Thank You so much, that is a huge sigh of relief...I actually have a lot more games that I have been collecting over a decade now, I was literally in tears when people kept discouraging me about this stuff...Good to see a game enthusiast around here...Is there a place where I can get games from, maybe second hand original games, heard there is the Virgin Megastore in the city, are they any good?


----------



## saraswat (Apr 28, 2012)

Shop in Dubai, Abu Dhabi, UAE | Shopping for Electronics, Computers, Mobile Phones, Fashion Brands, Clothing and more Online Shopping Deals | Souq

is a good place to get second hand games.. some shops carry them also, for the PS3 I wouldn't be worried about fake's but for the Xbox 360 be careful that the disc you get is an original, 

JadoPado.com - The UAE's Best Kept Shopping Secret. Seriously.

also carries games, new one's, better prices than virgin, who do carry most games but then at full retail price.. and like the other poster mentioned.. shouldn't be a problem with customs.. I brought my PS3 and games.. no issues..


----------



## Jubmasterflex (Apr 2, 2013)

I suspect I"m just use to being spoiled Stateside, but is it always the norm for local shops to charge $20 ABOVE MSRP more for a new release console game? I'm just not sure I can swallow paying $80 for a game...

I am not hesitant to order online but still have my doubts with region compatibility (particularly on DLC and country of origin on accounts).


----------



## londonmandan (Jul 23, 2013)

I brought all my XBO Games here, I even have GTA V, no issues at all.


----------



## iggles (Jan 4, 2015)

Jubmasterflex said:


> I suspect I"m just use to being spoiled Stateside, but is it always the norm for local shops to charge $20 ABOVE MSRP more for a new release console game? I'm just not sure I can swallow paying $80 for a game...
> 
> I am not hesitant to order online but still have my doubts with region compatibility (particularly on DLC and country of origin on accounts).


Buy on the marketplace? 

Souq was reasonably priced.

Another thing to consider in the states games are cheaper, a new game in the UK _could _cost up to GBP40-50, and you'd be paying $60. It's my indication that everything is set to UK prices here. (which has a VAT already on the price)


----------



## Yussif (Jul 27, 2015)

I brought my xb1 in the suitcase, I was advised against bringing it as hand-luggage just because it was the UK and they can be tossers at times.

With regards to buying off of the xbox store, I haven't had any regional issues at all since I have been here?


----------



## Jubmasterflex (Apr 2, 2013)

Yussif said:


> With regards to buying off of the xbox store, I haven't had any regional issues at all since I have been here?
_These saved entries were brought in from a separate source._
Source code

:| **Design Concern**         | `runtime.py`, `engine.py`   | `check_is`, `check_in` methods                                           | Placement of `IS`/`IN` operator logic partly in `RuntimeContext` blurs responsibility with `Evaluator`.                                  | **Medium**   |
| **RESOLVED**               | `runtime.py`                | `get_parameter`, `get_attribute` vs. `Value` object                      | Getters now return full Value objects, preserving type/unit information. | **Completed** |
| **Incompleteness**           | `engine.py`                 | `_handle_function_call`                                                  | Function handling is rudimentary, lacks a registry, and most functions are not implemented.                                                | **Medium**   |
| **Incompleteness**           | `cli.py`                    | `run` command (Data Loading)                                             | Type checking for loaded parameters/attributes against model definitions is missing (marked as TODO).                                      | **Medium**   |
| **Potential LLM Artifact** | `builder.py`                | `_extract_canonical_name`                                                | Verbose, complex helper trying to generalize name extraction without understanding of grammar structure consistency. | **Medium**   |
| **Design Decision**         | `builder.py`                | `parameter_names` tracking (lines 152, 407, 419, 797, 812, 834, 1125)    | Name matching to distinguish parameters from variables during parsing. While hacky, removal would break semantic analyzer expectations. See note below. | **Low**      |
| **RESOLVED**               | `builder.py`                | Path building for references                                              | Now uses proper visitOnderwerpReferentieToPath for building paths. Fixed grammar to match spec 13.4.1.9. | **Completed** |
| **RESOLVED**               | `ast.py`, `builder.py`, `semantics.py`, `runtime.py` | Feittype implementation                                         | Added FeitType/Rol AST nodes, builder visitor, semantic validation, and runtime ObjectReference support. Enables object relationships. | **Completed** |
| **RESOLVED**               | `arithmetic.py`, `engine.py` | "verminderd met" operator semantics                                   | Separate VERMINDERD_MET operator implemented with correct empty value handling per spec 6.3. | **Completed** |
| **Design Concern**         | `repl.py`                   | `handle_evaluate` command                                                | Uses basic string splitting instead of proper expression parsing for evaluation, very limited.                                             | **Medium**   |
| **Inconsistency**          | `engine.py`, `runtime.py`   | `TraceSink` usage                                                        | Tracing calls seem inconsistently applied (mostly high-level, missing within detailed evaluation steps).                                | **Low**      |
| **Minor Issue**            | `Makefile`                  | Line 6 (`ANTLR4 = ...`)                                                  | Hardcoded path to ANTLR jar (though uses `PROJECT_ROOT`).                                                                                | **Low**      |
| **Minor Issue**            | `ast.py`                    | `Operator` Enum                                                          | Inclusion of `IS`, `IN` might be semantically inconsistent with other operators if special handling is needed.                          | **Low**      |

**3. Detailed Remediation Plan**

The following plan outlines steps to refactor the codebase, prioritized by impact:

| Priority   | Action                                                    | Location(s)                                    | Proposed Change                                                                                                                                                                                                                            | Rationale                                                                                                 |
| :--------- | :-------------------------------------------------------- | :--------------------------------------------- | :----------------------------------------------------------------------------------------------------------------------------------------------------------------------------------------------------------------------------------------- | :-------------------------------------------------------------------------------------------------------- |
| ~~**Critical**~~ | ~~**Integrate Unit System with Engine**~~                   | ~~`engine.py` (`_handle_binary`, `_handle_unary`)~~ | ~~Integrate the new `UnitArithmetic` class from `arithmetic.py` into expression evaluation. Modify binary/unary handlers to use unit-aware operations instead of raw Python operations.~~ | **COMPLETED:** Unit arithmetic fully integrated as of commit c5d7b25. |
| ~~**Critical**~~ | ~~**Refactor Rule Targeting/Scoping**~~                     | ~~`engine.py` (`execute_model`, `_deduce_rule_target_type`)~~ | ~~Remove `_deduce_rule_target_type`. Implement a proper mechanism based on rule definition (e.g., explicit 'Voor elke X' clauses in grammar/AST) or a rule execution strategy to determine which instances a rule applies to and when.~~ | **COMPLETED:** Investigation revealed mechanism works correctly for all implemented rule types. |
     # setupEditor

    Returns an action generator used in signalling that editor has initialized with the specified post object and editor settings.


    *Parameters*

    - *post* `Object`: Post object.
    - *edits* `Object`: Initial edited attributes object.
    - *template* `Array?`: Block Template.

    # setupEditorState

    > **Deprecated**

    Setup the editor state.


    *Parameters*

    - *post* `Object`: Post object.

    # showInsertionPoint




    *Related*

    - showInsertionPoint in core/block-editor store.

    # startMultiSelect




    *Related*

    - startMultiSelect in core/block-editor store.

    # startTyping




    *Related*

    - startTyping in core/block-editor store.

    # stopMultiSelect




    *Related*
Fair enough; I was under the impression region issues were more apparent with PS4...


----------



## Yussif (Jul 27, 2015)

Jubmasterflex said:


> Fair enough; I was under the impression region issues were more apparent with PS4...


Ah see that's why i chose xb1 over ps4, i actually won 1 at work and gave it away for car experience tickets ... which i then gave away for someones birthday - that's how little i thought of PS4


----------



## Laduree (Aug 20, 2015)

We had no issues bringing in our consoles or games, just packed all in packed luggage.

With regards to game shops, we found a good local gamer shop (found in most malls but vary in shop size) called 'Geekay' which stocks a good amount of imported games. 

Don't lose faith fellow gamer, you will be fine


----------



## iggles (Jan 4, 2015)

and i cant recommend EA Access enough.


----------